The retrospective study utilized population-based data from the Ontario Cancer Registry for women who underwent breast reconstruction within 5 years after mastectomy between the years of 1980 and 1990. The researchers compared findings with those of controls matched for age and cancer histology who underwent mastectomy alone.
The final cohort comprised 758 matched pairs of women between the ages of 20 and 65 years with no previous cancer diagnosis who underwent mastectomy within 3 months of diagnosis. Median follow-up was 23.4 years.
Breast reconstruction patients had a median time to reconstruction surgery of 1.5 years, and median age at diagnosis was 45 years for patients in both the reconstruction and control cohorts. Tumor size distribution was observed to be similar between the two groups, but lymph node status differed between groups, according to the researchers. Forty-four percent of patients in the breast reconstruction cohort had N₀ nodal disease compared with 36.4% of controls.
The researchers identified 345 deaths overall among breast reconstruction patients compared with 430 deaths among controls. Of those, 241 and 323 deaths, respectively, were breast cancer-specific among breast reconstruction patients and controls.
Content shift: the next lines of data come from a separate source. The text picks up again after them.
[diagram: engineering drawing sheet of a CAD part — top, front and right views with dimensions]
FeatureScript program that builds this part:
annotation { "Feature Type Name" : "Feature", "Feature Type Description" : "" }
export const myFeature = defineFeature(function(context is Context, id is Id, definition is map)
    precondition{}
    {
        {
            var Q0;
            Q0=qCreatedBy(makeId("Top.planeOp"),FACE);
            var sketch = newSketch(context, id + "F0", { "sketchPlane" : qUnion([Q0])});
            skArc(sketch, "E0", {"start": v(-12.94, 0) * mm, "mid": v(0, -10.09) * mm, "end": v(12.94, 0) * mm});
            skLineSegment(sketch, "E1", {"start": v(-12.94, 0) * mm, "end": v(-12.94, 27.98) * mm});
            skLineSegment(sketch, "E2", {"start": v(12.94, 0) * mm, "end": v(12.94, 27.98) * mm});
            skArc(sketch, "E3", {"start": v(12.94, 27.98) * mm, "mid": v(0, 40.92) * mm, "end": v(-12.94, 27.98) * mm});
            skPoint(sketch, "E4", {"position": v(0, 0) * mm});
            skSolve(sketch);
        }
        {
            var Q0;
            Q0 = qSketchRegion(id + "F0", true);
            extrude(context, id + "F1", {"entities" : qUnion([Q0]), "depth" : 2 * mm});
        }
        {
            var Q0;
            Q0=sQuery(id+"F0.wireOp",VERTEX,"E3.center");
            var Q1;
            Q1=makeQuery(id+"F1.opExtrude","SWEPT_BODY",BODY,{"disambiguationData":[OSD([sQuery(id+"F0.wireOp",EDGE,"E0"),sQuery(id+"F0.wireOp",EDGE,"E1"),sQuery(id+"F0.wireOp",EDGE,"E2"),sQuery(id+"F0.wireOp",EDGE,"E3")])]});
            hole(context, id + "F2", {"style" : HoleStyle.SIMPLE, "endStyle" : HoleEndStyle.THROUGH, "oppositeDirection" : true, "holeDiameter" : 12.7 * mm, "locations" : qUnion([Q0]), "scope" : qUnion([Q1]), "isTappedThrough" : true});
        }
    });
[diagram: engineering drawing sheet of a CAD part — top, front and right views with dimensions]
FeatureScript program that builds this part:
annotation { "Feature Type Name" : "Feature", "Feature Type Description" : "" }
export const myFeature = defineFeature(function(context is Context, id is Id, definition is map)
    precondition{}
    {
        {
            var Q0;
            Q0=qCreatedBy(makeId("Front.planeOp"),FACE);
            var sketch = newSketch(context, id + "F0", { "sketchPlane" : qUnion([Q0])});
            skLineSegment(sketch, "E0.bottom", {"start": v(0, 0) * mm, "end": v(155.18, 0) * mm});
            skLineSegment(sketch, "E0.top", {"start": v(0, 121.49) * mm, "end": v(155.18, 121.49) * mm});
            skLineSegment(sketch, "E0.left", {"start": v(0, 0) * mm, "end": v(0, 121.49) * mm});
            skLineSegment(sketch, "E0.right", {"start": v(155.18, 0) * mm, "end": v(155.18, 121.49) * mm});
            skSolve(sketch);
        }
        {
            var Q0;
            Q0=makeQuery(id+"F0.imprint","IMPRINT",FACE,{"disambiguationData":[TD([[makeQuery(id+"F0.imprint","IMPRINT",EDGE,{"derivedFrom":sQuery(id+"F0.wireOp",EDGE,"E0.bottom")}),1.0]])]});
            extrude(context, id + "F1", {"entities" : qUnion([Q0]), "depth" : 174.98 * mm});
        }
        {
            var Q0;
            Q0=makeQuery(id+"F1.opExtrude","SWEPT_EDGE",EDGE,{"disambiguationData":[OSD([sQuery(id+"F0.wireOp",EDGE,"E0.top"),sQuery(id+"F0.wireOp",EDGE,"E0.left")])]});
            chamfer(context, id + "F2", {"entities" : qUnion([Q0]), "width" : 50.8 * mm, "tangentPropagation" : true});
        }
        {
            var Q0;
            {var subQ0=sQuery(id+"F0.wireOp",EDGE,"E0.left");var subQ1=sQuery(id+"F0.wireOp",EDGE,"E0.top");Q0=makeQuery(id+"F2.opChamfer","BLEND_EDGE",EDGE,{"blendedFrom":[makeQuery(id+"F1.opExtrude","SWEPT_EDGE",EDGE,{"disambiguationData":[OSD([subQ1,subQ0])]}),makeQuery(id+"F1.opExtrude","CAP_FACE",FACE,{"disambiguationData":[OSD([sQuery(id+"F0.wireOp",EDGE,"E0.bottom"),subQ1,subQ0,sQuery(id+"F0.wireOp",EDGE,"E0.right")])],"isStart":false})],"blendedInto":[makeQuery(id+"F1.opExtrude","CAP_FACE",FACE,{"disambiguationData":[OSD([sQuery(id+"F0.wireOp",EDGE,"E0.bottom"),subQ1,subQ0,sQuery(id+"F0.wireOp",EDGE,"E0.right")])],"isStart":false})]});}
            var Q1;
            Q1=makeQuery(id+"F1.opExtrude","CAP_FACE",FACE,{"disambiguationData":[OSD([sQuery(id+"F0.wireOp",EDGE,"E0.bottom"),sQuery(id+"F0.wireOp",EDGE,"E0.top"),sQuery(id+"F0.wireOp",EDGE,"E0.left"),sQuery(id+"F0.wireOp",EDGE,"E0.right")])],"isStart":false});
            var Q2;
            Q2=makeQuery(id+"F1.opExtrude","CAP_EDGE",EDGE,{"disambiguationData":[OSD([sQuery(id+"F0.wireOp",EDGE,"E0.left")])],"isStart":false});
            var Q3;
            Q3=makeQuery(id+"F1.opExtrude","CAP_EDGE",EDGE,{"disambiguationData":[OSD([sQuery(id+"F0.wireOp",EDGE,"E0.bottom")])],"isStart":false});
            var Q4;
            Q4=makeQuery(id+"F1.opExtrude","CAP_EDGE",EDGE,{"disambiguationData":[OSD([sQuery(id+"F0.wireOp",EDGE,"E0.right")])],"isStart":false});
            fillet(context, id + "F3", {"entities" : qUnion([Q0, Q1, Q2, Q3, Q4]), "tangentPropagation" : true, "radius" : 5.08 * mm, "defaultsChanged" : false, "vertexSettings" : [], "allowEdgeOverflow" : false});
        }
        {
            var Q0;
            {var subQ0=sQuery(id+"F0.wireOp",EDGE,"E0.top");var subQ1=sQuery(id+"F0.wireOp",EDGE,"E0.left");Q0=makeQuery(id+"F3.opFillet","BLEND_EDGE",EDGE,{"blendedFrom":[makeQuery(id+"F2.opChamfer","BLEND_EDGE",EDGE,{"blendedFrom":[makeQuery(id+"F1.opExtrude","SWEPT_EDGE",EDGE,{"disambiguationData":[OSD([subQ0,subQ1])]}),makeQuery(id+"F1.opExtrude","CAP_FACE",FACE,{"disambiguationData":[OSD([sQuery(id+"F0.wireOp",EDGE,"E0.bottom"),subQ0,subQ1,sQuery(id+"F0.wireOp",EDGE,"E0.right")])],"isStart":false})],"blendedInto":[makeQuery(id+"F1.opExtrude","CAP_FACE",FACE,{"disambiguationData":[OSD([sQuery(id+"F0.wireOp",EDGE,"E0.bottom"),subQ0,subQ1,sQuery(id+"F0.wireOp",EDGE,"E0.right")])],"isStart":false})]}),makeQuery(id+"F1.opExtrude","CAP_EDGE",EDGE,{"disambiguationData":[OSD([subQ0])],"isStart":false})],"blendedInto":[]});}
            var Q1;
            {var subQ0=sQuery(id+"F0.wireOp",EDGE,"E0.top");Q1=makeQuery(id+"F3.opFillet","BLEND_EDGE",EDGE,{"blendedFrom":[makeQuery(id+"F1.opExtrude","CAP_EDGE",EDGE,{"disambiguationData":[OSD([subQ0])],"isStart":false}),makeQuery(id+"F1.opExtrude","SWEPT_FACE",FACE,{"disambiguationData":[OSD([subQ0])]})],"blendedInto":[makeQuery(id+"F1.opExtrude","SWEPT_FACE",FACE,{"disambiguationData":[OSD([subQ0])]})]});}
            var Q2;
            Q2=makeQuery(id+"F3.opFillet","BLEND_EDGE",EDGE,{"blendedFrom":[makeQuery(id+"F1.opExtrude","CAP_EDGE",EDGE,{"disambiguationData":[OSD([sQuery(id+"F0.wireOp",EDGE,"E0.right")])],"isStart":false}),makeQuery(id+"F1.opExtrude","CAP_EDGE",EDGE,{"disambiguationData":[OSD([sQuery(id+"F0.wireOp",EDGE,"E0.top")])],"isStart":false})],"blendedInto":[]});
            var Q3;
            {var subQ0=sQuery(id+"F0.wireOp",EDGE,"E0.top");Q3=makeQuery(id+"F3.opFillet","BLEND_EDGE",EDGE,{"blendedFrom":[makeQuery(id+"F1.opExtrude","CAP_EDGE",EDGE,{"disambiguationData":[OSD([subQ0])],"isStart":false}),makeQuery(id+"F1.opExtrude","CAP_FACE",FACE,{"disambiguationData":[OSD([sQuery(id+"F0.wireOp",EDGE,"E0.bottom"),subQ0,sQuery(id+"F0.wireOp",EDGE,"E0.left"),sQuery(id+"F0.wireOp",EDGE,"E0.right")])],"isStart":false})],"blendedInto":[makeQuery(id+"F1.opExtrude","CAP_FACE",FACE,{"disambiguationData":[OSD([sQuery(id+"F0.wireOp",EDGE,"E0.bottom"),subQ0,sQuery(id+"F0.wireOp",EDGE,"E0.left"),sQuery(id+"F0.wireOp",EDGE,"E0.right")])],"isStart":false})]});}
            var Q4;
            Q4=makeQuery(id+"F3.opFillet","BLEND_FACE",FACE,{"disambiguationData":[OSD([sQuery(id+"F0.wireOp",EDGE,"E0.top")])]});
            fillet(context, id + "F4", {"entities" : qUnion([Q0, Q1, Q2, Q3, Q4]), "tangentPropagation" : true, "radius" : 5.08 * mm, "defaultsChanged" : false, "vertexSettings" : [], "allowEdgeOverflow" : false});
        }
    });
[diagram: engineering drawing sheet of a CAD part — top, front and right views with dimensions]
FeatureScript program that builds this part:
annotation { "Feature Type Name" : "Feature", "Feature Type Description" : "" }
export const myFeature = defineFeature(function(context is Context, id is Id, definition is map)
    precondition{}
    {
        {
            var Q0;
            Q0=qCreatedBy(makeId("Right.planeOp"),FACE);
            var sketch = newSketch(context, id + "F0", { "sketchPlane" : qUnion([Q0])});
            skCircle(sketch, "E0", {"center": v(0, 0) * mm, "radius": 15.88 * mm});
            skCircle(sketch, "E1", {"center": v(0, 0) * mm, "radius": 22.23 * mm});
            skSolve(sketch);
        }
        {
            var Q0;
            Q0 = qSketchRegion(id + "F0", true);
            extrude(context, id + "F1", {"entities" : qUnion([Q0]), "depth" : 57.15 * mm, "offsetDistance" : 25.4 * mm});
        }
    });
Overall survival estimates at 25 years postoperatively were 57.5% for breast reconstruction and 47.5% for controls using the Kaplan-Meier plots. Breast cancer-specific survival estimates were 67.5% for breast reconstruction patients and 57.5% for controls.
Compared with patients in the control group, those who underwent breast reconstruction were 17% less likely to die and 19% less likely to die from a cause related to breast cancer, according to the researchers.
The researchers determined large tumors, positive or missing lymph nodes and surgery in a hospital with greater mastectomy values were among the factors associated with worse overall or breast cancer-specific survival.
During the first 10 years of follow-up, the researchers found no difference in risk of death from breast cancer between the groups. Among patients who survived for at least 10 years after surgery, patients who underwent breast reconstruction had a substantially lower risk of death from breast cancer during the subsequent 10 years’ follow-up compared with controls. However, the researchers found no significant difference in risk of death from breast cancer among long-term breast cancer survivors during the last 10 years of follow-up. – by Abigail Sutton
Disclosure: The researchers report no relevant financial disclosures.